*WORK TO COMPLETE:*
Please output each entry exactly as it appears.

┏━━

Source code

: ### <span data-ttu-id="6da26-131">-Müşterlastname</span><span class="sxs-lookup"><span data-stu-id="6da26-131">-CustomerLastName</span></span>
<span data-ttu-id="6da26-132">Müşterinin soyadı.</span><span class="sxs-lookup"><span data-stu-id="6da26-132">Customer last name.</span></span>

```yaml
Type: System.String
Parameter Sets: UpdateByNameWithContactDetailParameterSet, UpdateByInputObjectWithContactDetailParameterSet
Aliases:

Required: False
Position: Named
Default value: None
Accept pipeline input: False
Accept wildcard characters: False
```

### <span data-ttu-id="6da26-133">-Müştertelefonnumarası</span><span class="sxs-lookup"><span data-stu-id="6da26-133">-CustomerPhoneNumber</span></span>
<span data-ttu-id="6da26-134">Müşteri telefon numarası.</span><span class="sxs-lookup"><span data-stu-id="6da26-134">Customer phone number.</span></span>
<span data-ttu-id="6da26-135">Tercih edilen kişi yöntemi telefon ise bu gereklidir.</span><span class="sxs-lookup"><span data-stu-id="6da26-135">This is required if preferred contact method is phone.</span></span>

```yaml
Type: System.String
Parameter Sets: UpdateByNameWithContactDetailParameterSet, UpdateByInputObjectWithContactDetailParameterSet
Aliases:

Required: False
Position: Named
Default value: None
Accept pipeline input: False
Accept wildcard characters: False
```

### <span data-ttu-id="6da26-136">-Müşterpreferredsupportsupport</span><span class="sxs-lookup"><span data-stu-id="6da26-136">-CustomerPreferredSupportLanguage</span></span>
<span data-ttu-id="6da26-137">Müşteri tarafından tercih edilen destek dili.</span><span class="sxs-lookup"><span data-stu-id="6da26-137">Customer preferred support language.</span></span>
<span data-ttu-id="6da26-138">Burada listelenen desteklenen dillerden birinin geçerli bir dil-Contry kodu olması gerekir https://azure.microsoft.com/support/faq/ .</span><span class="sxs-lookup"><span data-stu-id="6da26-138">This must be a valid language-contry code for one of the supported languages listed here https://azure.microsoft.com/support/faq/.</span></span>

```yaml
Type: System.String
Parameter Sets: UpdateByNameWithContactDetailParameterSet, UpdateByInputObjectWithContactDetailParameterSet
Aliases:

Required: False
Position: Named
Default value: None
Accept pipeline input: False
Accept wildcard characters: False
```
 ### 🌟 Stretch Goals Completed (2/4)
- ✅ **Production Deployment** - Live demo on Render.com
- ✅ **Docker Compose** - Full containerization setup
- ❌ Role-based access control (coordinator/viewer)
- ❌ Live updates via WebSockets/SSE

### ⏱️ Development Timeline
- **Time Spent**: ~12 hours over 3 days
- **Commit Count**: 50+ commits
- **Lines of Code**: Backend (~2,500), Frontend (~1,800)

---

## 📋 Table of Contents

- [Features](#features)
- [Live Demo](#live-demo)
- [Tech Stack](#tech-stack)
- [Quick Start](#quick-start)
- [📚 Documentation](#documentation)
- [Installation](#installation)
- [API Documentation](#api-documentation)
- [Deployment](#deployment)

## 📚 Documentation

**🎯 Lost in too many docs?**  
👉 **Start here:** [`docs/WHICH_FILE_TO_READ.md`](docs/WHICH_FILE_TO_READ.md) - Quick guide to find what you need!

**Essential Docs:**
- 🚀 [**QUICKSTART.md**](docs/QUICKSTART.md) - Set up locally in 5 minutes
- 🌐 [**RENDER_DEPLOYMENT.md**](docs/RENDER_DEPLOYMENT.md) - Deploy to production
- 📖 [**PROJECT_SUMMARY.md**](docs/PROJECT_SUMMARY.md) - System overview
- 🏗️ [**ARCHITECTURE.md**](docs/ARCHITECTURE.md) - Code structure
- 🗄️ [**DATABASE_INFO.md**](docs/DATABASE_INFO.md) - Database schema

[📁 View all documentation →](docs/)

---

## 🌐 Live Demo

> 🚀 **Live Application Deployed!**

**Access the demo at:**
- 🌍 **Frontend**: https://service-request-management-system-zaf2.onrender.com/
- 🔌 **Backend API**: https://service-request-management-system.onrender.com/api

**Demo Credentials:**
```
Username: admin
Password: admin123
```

┗━━

*SOLUTION FOR THIS EXERCISE:*
Source code

: ### <span data-ttu-id="6da26-131">-Müşterlastname</span><span class="sxs-lookup"><span data-stu-id="6da26-131">-CustomerLastName</span></span>
<span data-ttu-id="6da26-132">Müşterinin soyadı.</span><span class="sxs-lookup"><span data-stu-id="6da26-132">Customer last name.</span></span>

```yaml
Type: System.String
Parameter Sets: UpdateByNameWithContactDetailParameterSet, UpdateByInputObjectWithContactDetailParameterSet
Aliases:

Required: False
Position: Named
Default value: None
Accept pipeline input: False
Accept wildcard characters: False
```

### <span data-ttu-id="6da26-133">-Müştertelefonnumarası</span><span class="sxs-lookup"><span data-stu-id="6da26-133">-CustomerPhoneNumber</span></span>
<span data-ttu-id="6da26-134">Müşteri telefon numarası.</span><span class="sxs-lookup"><span data-stu-id="6da26-134">Customer phone number.</span></span>
<span data-ttu-id="6da26-135">Tercih edilen kişi yöntemi telefon ise bu gereklidir.</span><span class="sxs-lookup"><span data-stu-id="6da26-135">This is required if preferred contact method is phone.</span></span>

```yaml
Type: System.String
Parameter Sets: UpdateByNameWithContactDetailParameterSet, UpdateByInputObjectWithContactDetailParameterSet
Aliases:

Required: False
Position: Named
Default value: None
Accept pipeline input: False
Accept wildcard characters: False
```

### <span data-ttu-id="6da26-136">-Müşterpreferredsupportsupport</span><span class="sxs-lookup"><span data-stu-id="6da26-136">-CustomerPreferredSupportLanguage</span></span>
<span data-ttu-id="6da26-137">Müşteri tarafından tercih edilen destek dili.</span><span class="sxs-lookup"><span data-stu-id="6da26-137">Customer preferred support language.</span></span>
<span data-ttu-id="6da26-138">Burada listelenen desteklenen dillerden birinin geçerli bir dil-Contry kodu olması gerekir https://azure.microsoft.com/support/faq/ .</span><span class="sxs-lookup"><span data-stu-id="6da26-138">This must be a valid language-contry code for one of the supported languages listed here https://azure.microsoft.com/support/faq/.</span></span>

```yaml
Type: System.String
Parameter Sets: UpdateByNameWithContactDetailParameterSet, UpdateByInputObjectWithContactDetailParameterSet
Aliases:

Required: False
Position: Named
Default value: None
Accept pipeline input: False
Accept wildcard characters: False
```
 ### 🌟 Stretch Goals Completed (2/4)
- ✅ **Production Deployment** - Live demo on Render.com
- ✅ **Docker Compose** - Full containerization setup
- ❌ Role-based access control (coordinator/viewer)
- ❌ Live updates via WebSockets/SSE

### ⏱️ Development Timeline
- **Time Spent**: ~12 hours over 3 days
- **Commit Count**: 50+ commits
- **Lines of Code**: Backend (~2,500), Frontend (~1,800)

---

## 📋 Table of Contents

- [Features](#features)
- [Live Demo](#live-demo)
- [Tech Stack](#tech-stack)
- [Quick Start](#quick-start)
- [📚 Documentation](#documentation)
- [Installation](#installation)
- [API Documentation](#api-documentation)
- [Deployment](#deployment)

## 📚 Documentation

**🎯 Lost in too many docs?**  
👉 **Start here:** [`docs/WHICH_FILE_TO_READ.md`](docs/WHICH_FILE_TO_READ.md) - Quick guide to find what you need!

**Essential Docs:**
- 🚀 [**QUICKSTART.md**](docs/QUICKSTART.md) - Set up locally in 5 minutes
- 🌐 [**RENDER_DEPLOYMENT.md**](docs/RENDER_DEPLOYMENT.md) - Deploy to production
- 📖 [**PROJECT_SUMMARY.md**](docs/PROJECT_SUMMARY.md) - System overview
- 🏗️ [**ARCHITECTURE.md**](docs/ARCHITECTURE.md) - Code structure
- 🗄️ [**DATABASE_INFO.md**](docs/DATABASE_INFO.md) - Database schema

[📁 View all documentation →](docs/)

---

## 🌐 Live Demo

> 🚀 **Live Application Deployed!**

**Access the demo at:**
- 🌍 **Frontend**: https://service-request-management-system-zaf2.onrender.com/
- 🔌 **Backend API**: https://service-request-management-system.onrender.com/api

**Demo Credentials:**
```
Username: admin
Password: admin123
```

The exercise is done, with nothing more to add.